» **SUPPLIED PASSAGE**
— Begin —

Practical matters related to the organisation of the course will be presented at the first course.

People in charge:

Parallel algorithms and parallel programming

Program

Parallelism is now ubiquitous in computers because all modern computers contain multicore processors. This lecture series focuses on the design of efficient parallel algorithms and on their actual implementation. The lectures will deal with the theoretical models used to design and analyze parallel algorithms. A number of classical algorithmic problems will be studied in details: complexity study, algorithm design and analysis, approximation algorithms, etc. The lectures will be supplemented with six exercise sessions, and six laboratory sessions. The aim of the lab sessions is to introduce students to parallel programming through message passing (MPI).

Overview

  • The theoretical model of sorting networks
  • The theoretical model of PRAMS
  • Algorithms on processor rings and processor grids: vector-matrix product, matrix-matrix product, 2D stencils, etc.

— End —

» **SUPPLIED RECORDS**
— Begin —

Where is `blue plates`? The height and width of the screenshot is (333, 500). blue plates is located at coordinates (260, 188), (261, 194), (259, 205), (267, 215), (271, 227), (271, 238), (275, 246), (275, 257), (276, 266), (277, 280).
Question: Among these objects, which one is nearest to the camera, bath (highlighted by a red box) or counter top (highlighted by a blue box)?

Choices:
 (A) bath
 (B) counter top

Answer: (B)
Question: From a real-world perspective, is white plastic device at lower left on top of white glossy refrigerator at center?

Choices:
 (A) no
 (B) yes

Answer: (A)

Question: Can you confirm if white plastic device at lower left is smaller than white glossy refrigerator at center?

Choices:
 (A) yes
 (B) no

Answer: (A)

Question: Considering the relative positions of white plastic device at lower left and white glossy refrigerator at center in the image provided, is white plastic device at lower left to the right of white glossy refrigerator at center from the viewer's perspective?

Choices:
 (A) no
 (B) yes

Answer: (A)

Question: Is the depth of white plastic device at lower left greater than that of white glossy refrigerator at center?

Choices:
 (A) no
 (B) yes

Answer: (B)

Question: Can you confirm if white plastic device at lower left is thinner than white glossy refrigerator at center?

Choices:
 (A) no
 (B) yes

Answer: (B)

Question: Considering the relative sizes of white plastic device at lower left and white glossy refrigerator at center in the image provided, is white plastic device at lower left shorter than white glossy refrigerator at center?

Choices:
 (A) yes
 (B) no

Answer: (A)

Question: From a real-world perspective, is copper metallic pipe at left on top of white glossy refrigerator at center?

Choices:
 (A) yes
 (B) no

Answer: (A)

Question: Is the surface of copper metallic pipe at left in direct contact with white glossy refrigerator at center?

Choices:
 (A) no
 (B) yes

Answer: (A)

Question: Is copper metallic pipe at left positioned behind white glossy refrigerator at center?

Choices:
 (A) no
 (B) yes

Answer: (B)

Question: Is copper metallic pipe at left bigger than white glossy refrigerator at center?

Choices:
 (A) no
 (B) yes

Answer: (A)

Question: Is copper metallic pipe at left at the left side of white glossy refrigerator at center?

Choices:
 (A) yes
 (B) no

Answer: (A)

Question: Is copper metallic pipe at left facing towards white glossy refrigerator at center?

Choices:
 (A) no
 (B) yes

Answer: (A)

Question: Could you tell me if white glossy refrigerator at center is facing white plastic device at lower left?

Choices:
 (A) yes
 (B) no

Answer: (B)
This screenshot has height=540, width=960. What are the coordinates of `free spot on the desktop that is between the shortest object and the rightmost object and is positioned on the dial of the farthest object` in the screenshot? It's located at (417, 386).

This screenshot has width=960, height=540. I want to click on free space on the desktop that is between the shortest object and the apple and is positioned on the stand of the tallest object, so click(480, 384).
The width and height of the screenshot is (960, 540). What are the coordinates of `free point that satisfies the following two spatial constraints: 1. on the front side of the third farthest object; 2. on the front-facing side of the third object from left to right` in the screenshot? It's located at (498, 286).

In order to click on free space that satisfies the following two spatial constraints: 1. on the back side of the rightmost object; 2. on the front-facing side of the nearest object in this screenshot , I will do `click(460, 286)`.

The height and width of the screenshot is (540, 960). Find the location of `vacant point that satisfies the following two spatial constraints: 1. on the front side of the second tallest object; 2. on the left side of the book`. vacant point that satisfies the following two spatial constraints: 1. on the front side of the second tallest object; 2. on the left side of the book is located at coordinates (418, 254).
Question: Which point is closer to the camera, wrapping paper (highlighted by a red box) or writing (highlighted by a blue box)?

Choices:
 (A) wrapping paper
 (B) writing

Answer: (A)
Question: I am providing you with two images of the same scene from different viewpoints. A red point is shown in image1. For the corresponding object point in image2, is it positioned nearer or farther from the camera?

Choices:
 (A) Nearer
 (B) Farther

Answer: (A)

— End —

» **SET TASK 1**
Rewrite the course description between "Parallelism is now" and "2D stencils, etc.", inclusive, changing "exercise sessions" to "tutorial sessions".
» **SET TASK 2**
Carry on the course description from its final line.

» **EXERCISE ANSWER 1**
Parallelism is now ubiquitous in computers because all modern computers contain multicore processors. This lecture series focuses on the design of efficient parallel algorithms and on their actual implementation. The lectures will deal with the theoretical models used to design and analyze parallel algorithms. A number of classical algorithmic problems will be studied in details: complexity study, algorithm design and analysis, approximation algorithms, etc. The lectures will be supplemented with six tutorial sessions, and six laboratory sessions. The aim of the lab sessions is to introduce students to parallel programming through message passing (MPI).

Overview

  • The theoretical model of sorting networks
  • The theoretical model of PRAMS
  • Algorithms on processor rings and processor grids: vector-matrix product, matrix-matrix product, 2D stencils, etc.

» **EXERCISE ANSWER 2**
  • Taks graph scheduling, with and without communications, with and without resource constraints: complexity, approximation algorithms, and heuristics
  • Dependence analysis and automatic parallelization
  • Introduction to algorithms for GPUs

Students will be graded through a final examination and a continuous assessment. The continuous assessment will comprise both a mid-term examination and a programming homework.

Teachers

Performance evaluation

Description :

This course presents basic tools for qualitative and quantitative performance evaluation of communication and computing systems. It is a
theoritical course but some real systems will be analyzed such as communication networks. This course will also present an introduction to
statistics and some discussions about the experimental method.

Plan of the course :

  1. Short refresher about probability prerequisites
  2. Simulation schemes and random generation
  3. Discrete time Markov chains
  4. Continuous time Markov chains and queuing theory
  5. Markovian decision process
  6. Petri nets
  7. Statistics

Prerequisites :

A classical but strong background in probability is necessary (like some knowledge about finite state Markov chains or convergence of random  variables).

People in charge of the course:

  • Eric Thierry (a web page dedicated to the course will be made available from E. Thierry’s page).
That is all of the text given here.